Patten writes with humour and style. His descriptions of people and institutions are often wickedly accurate: whether of David Blunkett (‘he deserves some sort of recognition for having made the journey from populist left to authoritarian right without being touched by even the shadows of the European liberal tradition’); of Tony Blair (‘a usually likeable man who has convictions to which he holds strongly – while he holds them’); or of the Foreign Office (‘its best minds are required these days to pursue change management for a changing world narrowly avoiding as they do so cascading objectives...and seeking to find their way through their strategic resource accounting matrix. To make it all worse, diplomats are expected, under Orwellian pressure, to evince enthusiasm for this work’). When his appointment as European Commissioner was announced, the Daily Telegraph in an editorial opined that he was turning his back on the British way of life.

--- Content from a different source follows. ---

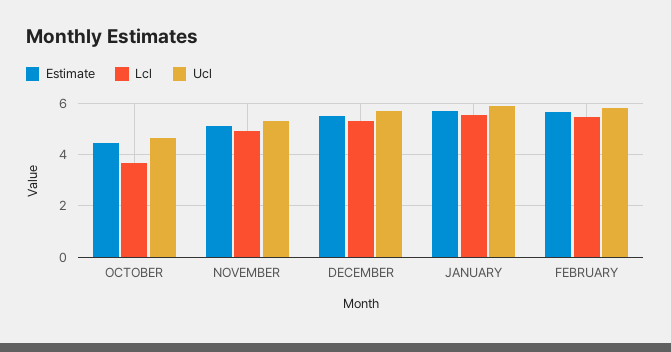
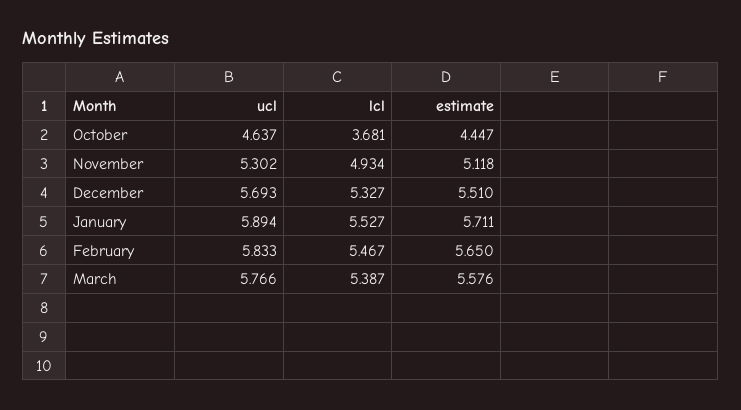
Ucl, March: none -> 5.766
Lcl, March: none -> 5.387
Estimate, March: none -> 5.576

The comment says more about the Daily Telegraph than about Patten. He made the most of his time in Brussels. But how sad for his party, and for the country, that, thanks to the decision of the electors of Bath in 1992, he never occupied any of the great British offices of state and never quite made the contribution to national policy-making at the highest level which his talents fitted him for.

 

Finally, it is customary for reviewers of books in scholarly journals to identify some egregious inaccuracy in the text. In this spirit, it should be recorded that Patten is wrong in claiming that the wife of the former Italian Commissioner, Carlo Ripa di Meana, called her husband, on account of his marital performance, the ‘orgasm of Utrecht’. The term she used for him, in alliterative homage to Erasmus, was the Orgasmo di Rotterdam.